DISCLAIMER: I’ve ended up watching every episode after the premiere and enjoying subsequent developments much more. Stay tuned for a more positive post!
In side shows, the “blow off” is the promised added attraction that lures you to the egress. It usually turns out to be lame, but it’s too late — you can’t go back in. Unfortunately that’s how I felt about the premiere episode of American Horror Story: Freak Show last night. I must confess I found myself vastly underwhelmed — so much so that I am not even really tempted to watch any more episodes.
It seems to me that the producers tipped their hand in the marketing campaign by revealing all of their freaks ahead of time. There were NO surprise reveals in the show. They should have locked that shit down! While it was thrilling to see genuine Special People like Seal Boy Matt Fraser and the World’s Smallest Living Woman Jyoti Amge among the cast, the rest of the affair was beyond tepid. We are given an enormous build up about a “monster” in the show’s opening beats and it turns out to be just a CGI two headed Sarah Paulson we’ve already known about for months?
The operative word is “exhaustion”: the show seemed to be resorting exclusively to cliches of genre, and of its own past. A scary killer clown? Have we not seen that a THOUSAND times? A bearded woman? There was one in Carnivale — a show, by the way, in which the actor playing this scary clown (John Caroll Lynch) appeared. Jessica Lange as a manipulative aging beauty at the helm of a bunch of high-maintenance personalities (except this time with stumps for legs)? Evan Peters as a sex stud (only this time with lobster boy claws)? Naomi Grossman as ANOTHER pin-head?
By now it dawns on one that – -despite the name — American Horror Story co-creators Ryan Murphy’s and Brad Falchuk’s primary interest seems to be Gothic melodrama — not horror.

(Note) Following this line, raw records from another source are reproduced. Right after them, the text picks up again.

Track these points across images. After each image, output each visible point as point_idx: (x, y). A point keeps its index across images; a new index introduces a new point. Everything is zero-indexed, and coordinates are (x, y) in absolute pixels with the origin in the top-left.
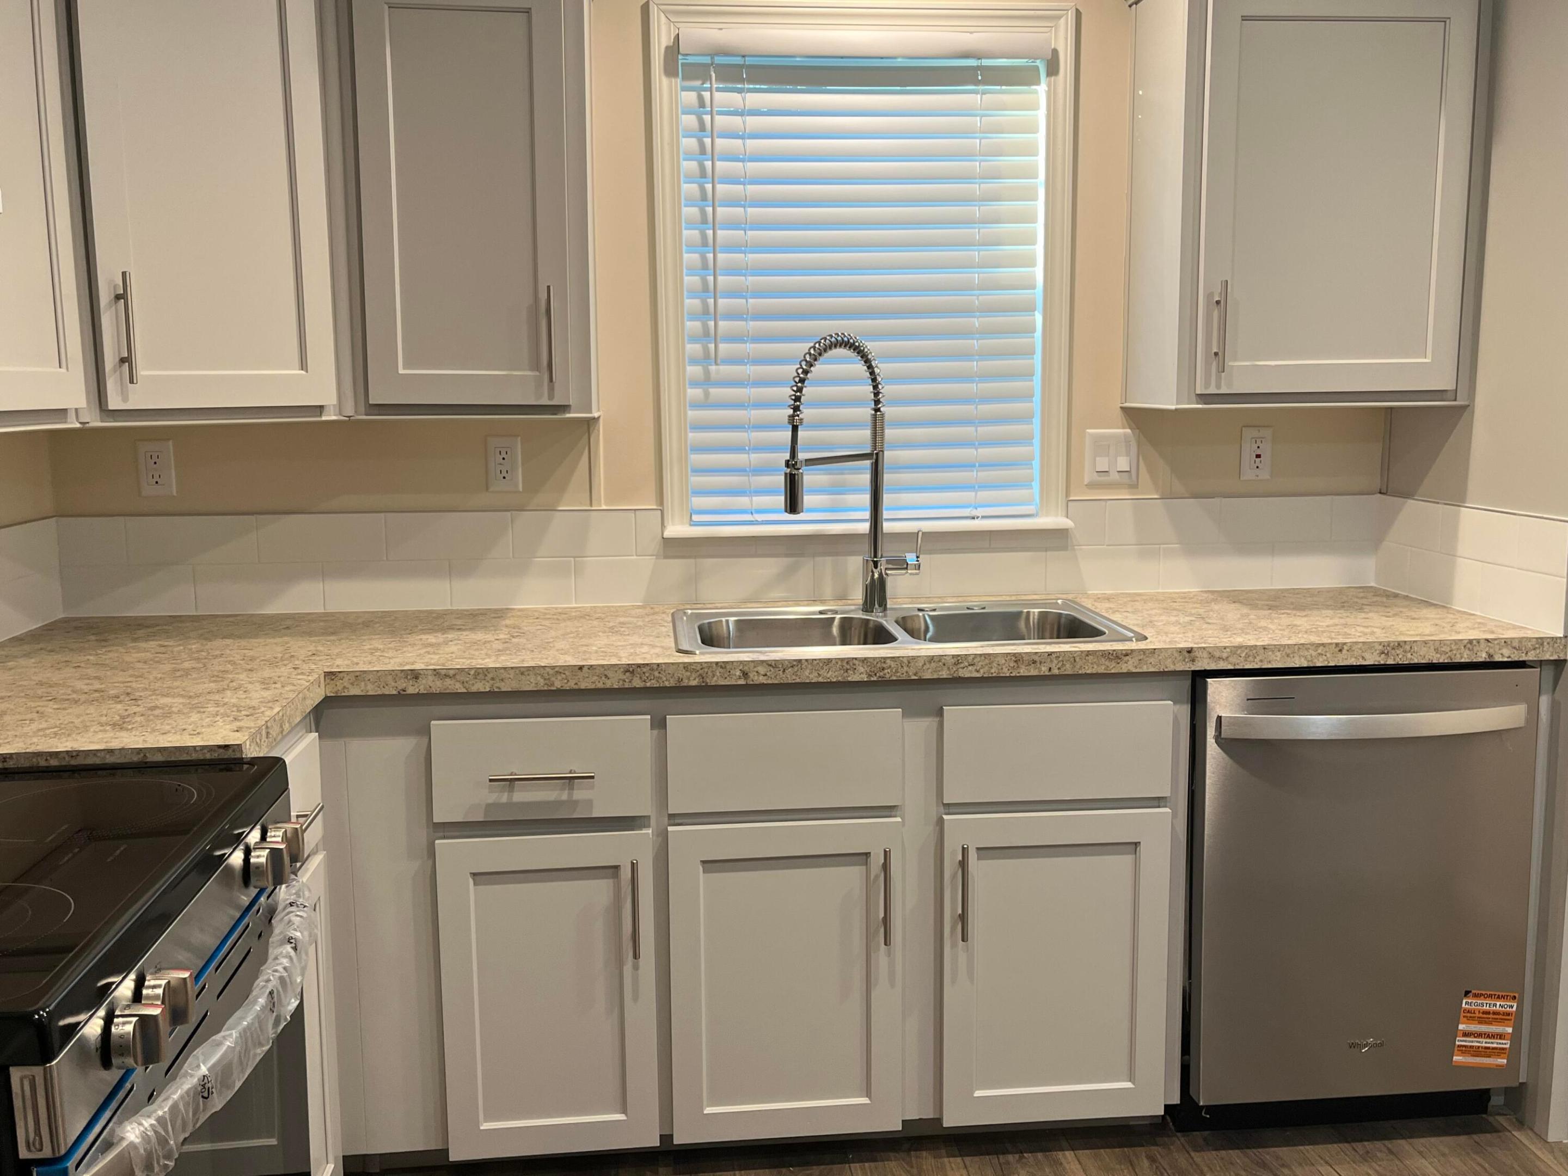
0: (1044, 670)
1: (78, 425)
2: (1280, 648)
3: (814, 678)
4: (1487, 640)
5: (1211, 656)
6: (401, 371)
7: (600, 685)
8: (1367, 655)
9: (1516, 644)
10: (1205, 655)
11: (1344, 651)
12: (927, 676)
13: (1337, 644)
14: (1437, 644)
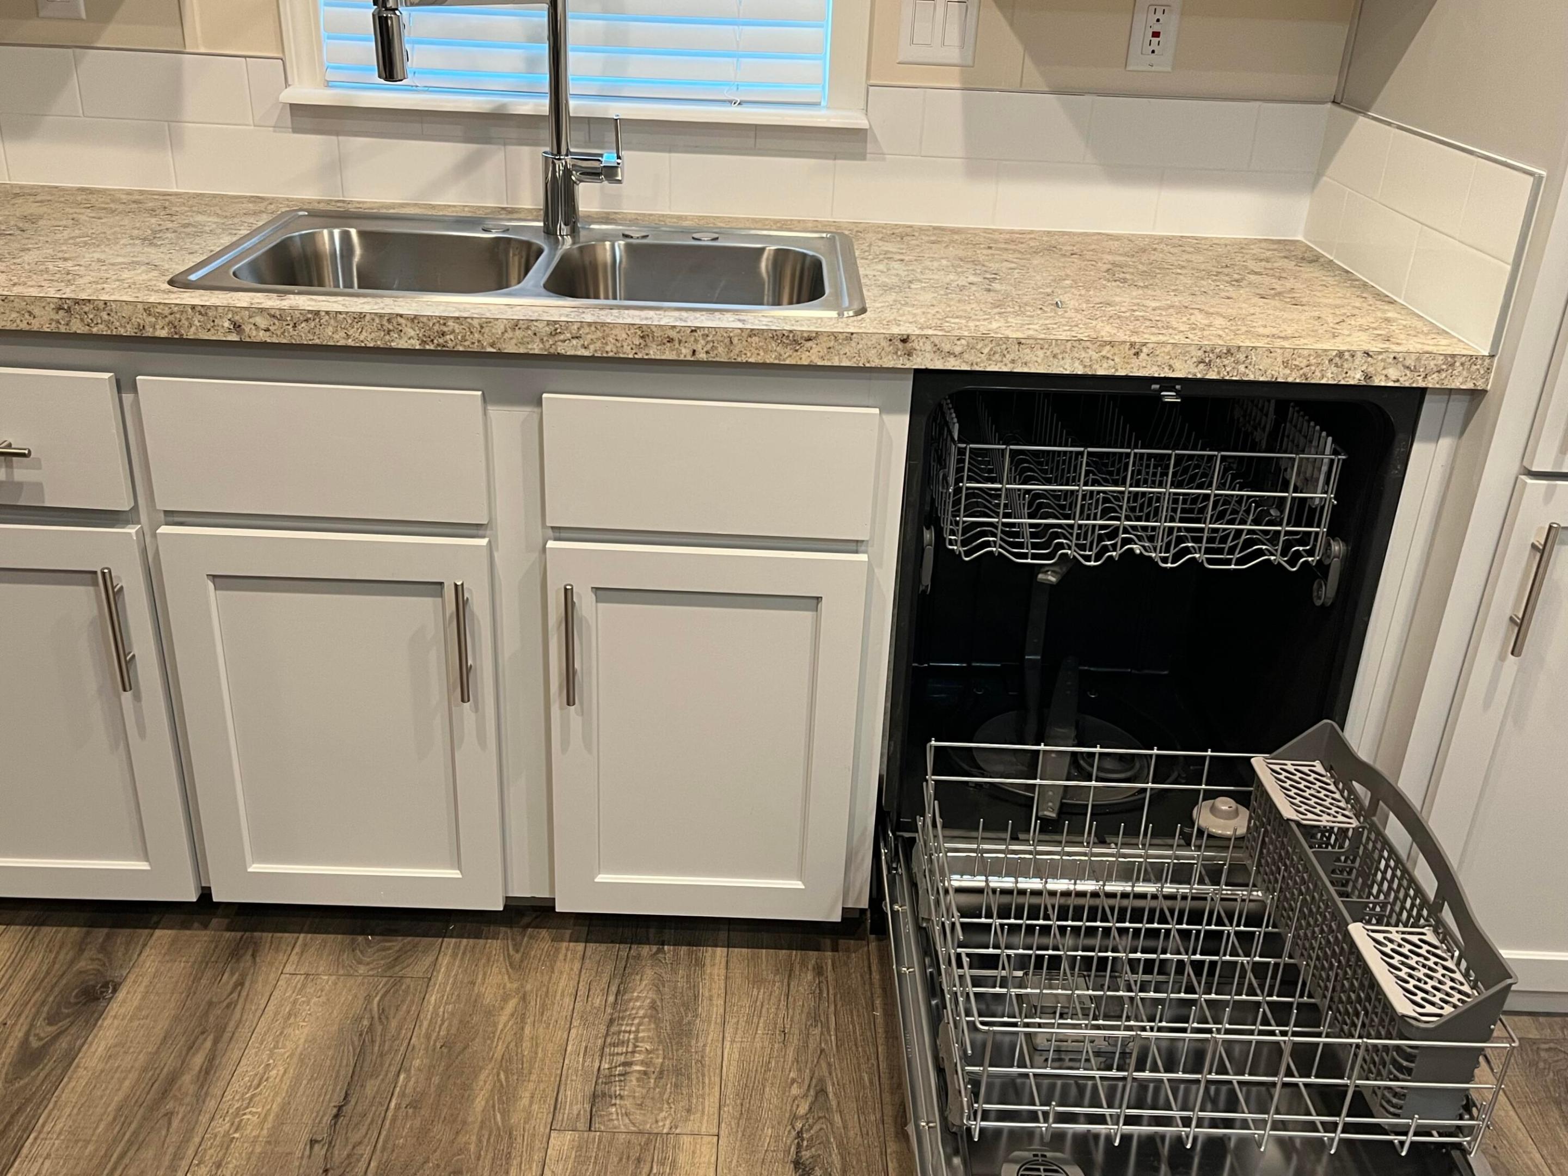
0: (685, 353)
2: (1041, 344)
3: (340, 339)
4: (1367, 354)
5: (937, 350)
7: (24, 326)
8: (1177, 364)
9: (1410, 362)
10: (928, 347)
11: (1143, 356)
12: (510, 348)
13: (1132, 345)
14: (1288, 355)
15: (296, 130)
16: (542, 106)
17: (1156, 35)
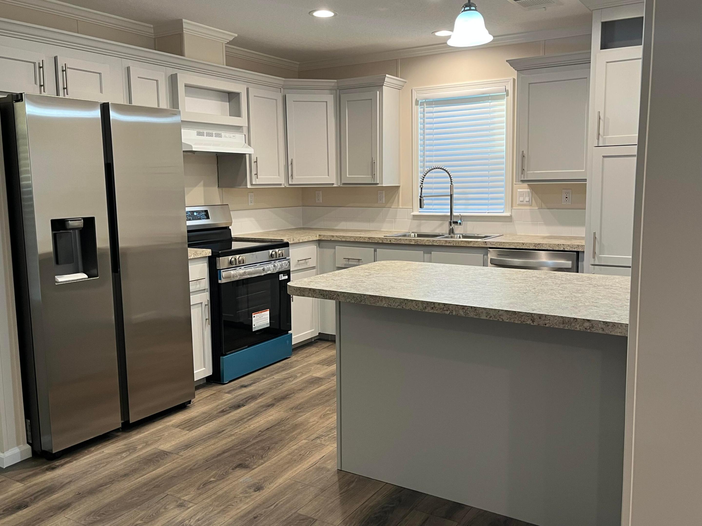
0: (452, 245)
1: (284, 187)
2: (508, 243)
3: (404, 243)
4: (563, 245)
5: (491, 244)
6: (348, 176)
7: (364, 241)
8: (530, 246)
9: (571, 246)
10: (489, 243)
11: (524, 245)
12: (427, 244)
13: (522, 243)
14: (549, 245)
15: (413, 220)
16: (449, 214)
17: (567, 198)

In the SEASON OPENER (where one expects to be wowed) I was never shocked nor horrified nor disturbed or even surprised. (Unless you call Jessica Lange singing a song from 1973 in 1952 a surprise; I call it a lack of imagination). But I’m not tuning into a show like this to see a colorful soap opera. It’s like a Douglas Sirk movie starring people with missing limbs.
Actually there IS a model to compare this to. Have you ever seen the all-midget western, The Terror of Tiny Town? Once the novelty of watching the midgets wears off (about 15 minutes in) you realize that you’re just watching a really boring western that happens to star midgets. And in this one, half the freaks are gaffed! Anyway if I ever watch this one again it will be out of professional curiosity about the human anomalies who might appear on the show — not because I have been pulled in.
In fact, you can take the last two words in the title of this review not as a noun, but as a verb in the imperative tense.